Eurozone unemployment lowest since global financial crisis but clouds loom ahead

Not all is rosy as trade disputes and no-deal Brexit await on the eurozone horizon

Household incomes are on the up and unemployment across the Eurozone is at its lowest since 2008, according to latest figures.

The eurozone economy expanded in the first quarter of 2019 by 0.4%, compared to 0.2% in the second half of 2018.

But while the latest data paints a positive picture of growth, warning signals for the eurozone lay ahead.

Germany and Italy, the industrial hubs of the eurozone, will continue to suffer from the global manufacturing slowdown.

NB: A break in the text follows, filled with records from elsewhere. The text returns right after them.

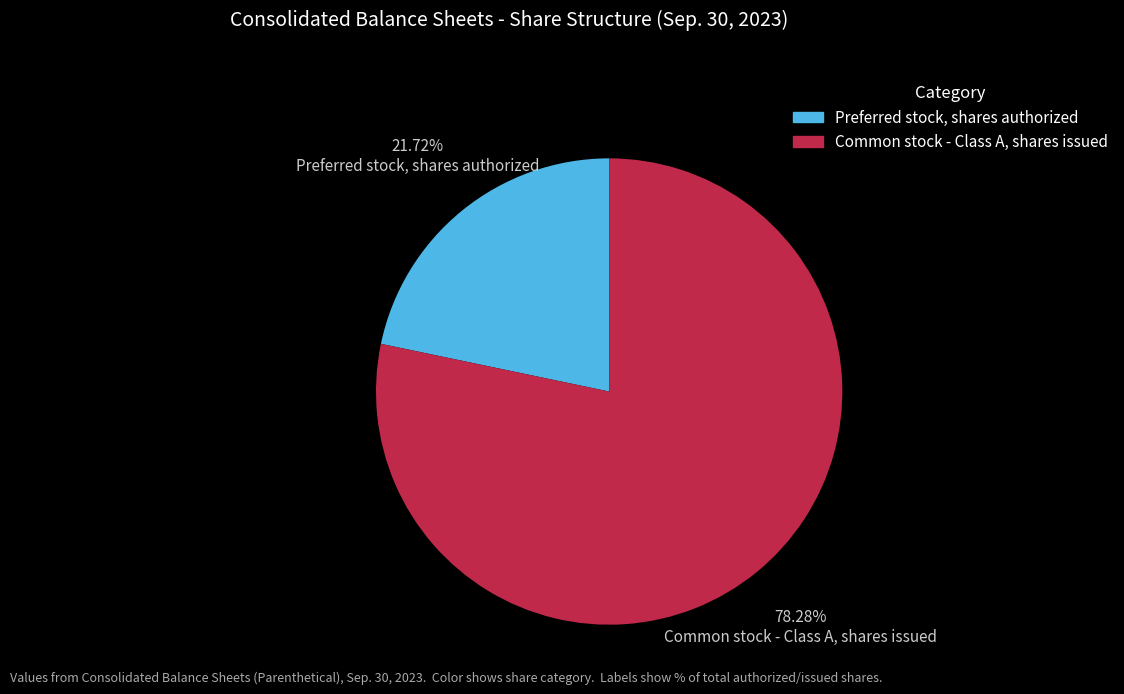

To the nearest percent, what is the combined percentage of Common stock - Class A, shares issued and Preferred stock, shares authorized?

100%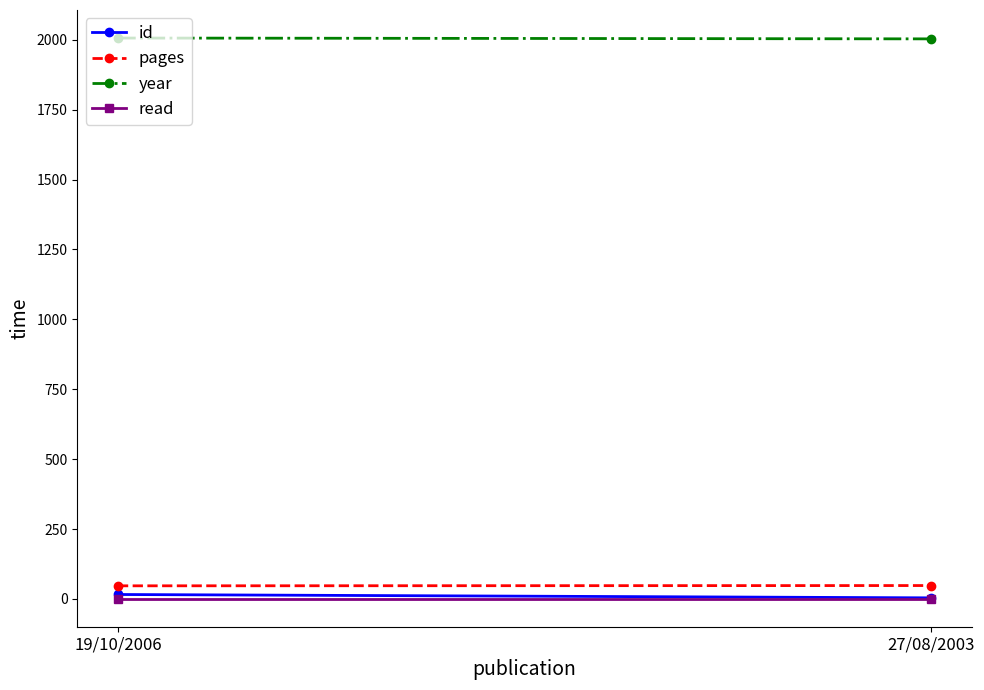

At 27/08/2003, list the series in order from largest to smallest.

year, pages, id, read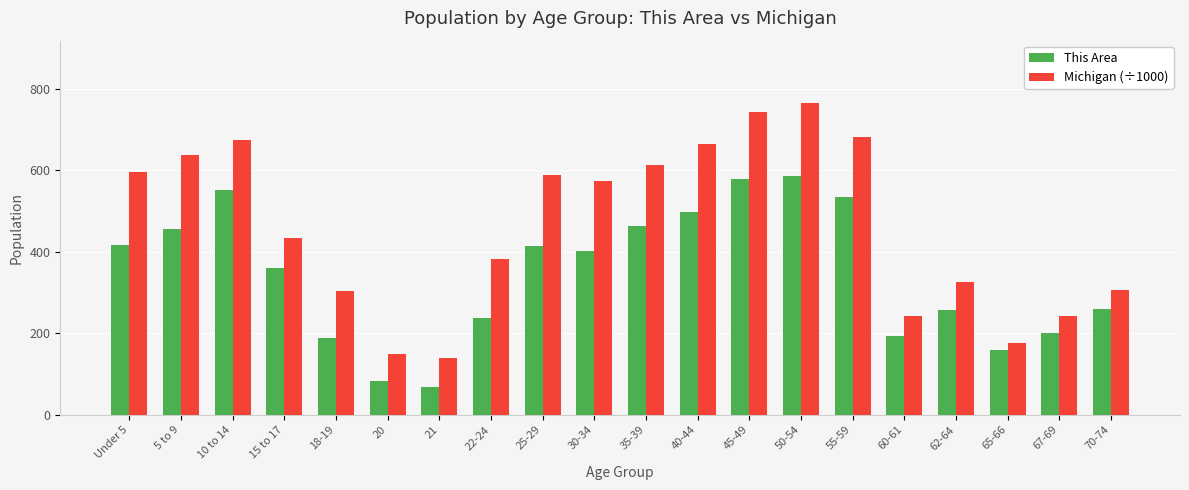

Does the chart contain stacked bars?

No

Germany in particular could be hit by an escalation of trade disputes, which could mean higher tariffs on EU cars, and a hard Brexit.

The eurozone economy's high integration in global value chains makes it vulnerable to the slowdown in global trade, said S&P Global.

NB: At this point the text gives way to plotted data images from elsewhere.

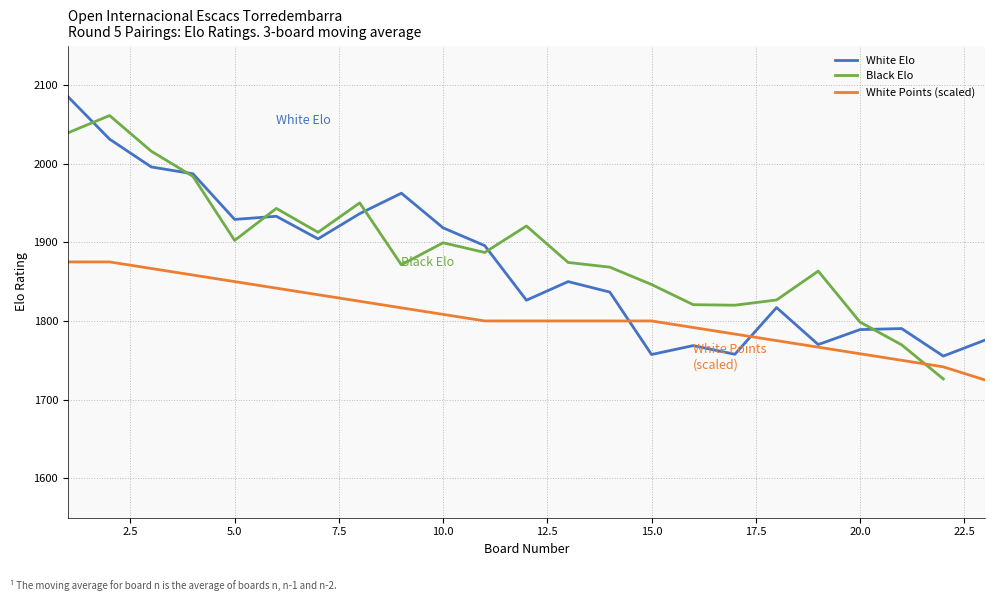

What is the highest value of the White Elo series?

2085.0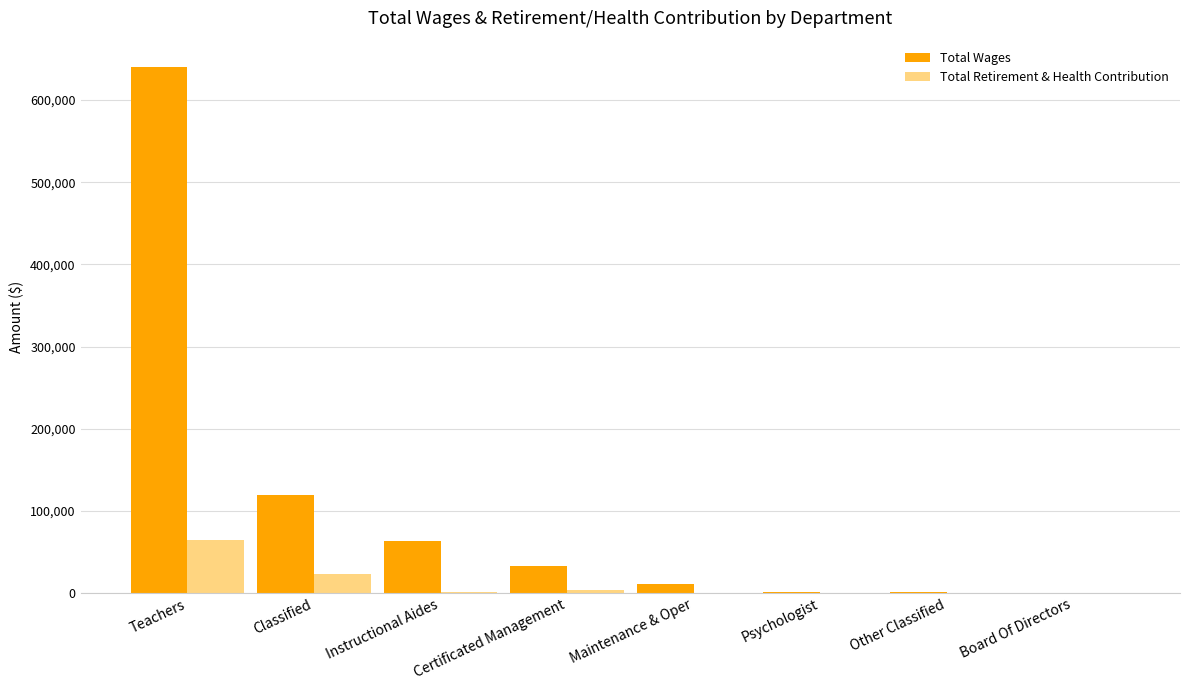

Is it true that Total Wages equals 11474 at Maintenance & Oper?

True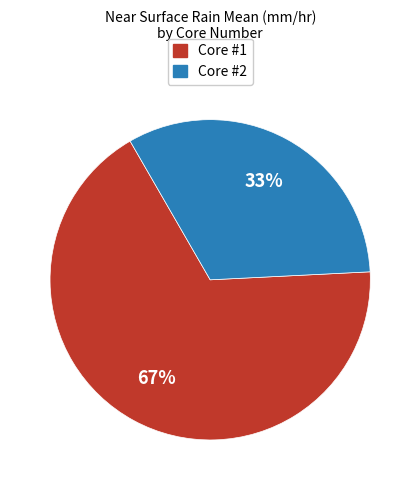

To the nearest percent, what is the average slice percentage?

50%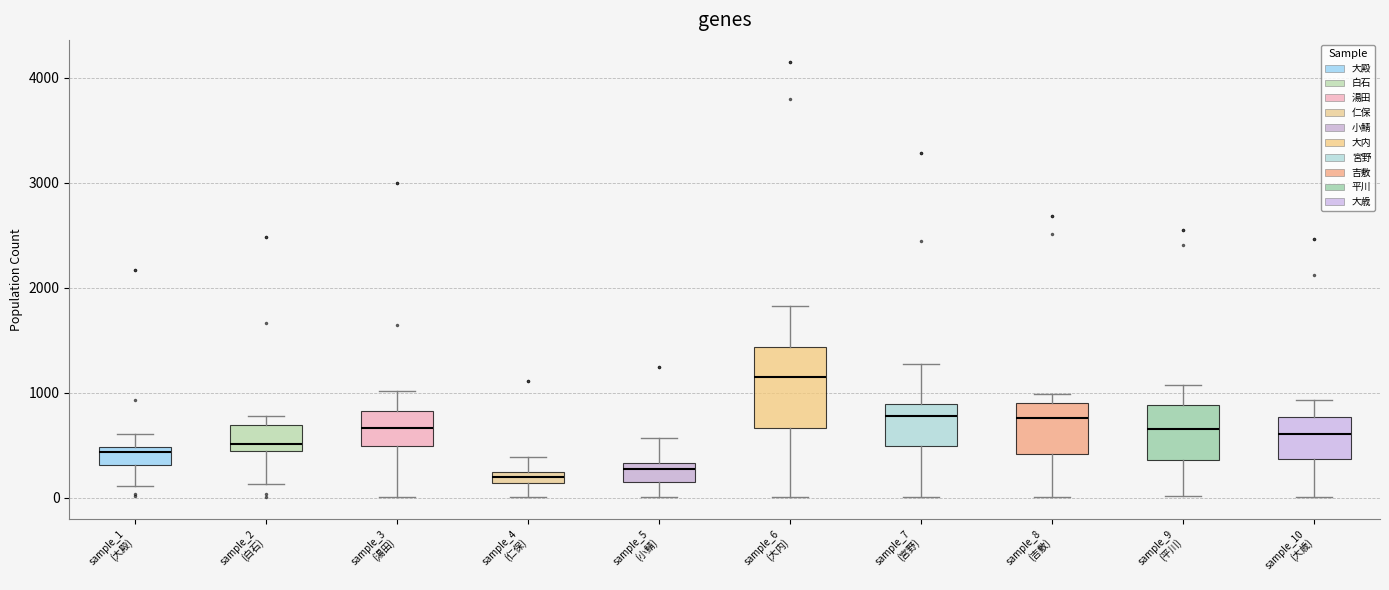

Where does the lower whisker of the box for sample_9 (平川) end on the y-axis? The values are not printed on the chart, so give them approximately, as read against the axis.

0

Meanwhile, the weaker global economic backdrop is already weighing on eurozone inflation via import prices and inflation expectations dropped in June.

“Against this backdrop, we think the ECB has little choice but to loosen monetary policy further this year,” said S&P Global Ratings economist Marion Amiot.

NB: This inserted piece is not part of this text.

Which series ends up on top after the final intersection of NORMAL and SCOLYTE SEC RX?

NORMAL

“We expect it to adjust its forward guidance, reopening the door to a rate cut, by mid-2019. A downward bias would allow the ECB to cut rates as soon as September 2019, if the euro strengthens on looser policy by the US Federal Reserve System and market-based inflation expectations do not increase markedly from their current lows.”

S&P Global said it does not expect the European Central Bank to be able to raise rates again until at least the second quarter of 2021.

It warned that the chances of a disruptive no-deal Brexit is increasingly becoming “high and worsening”.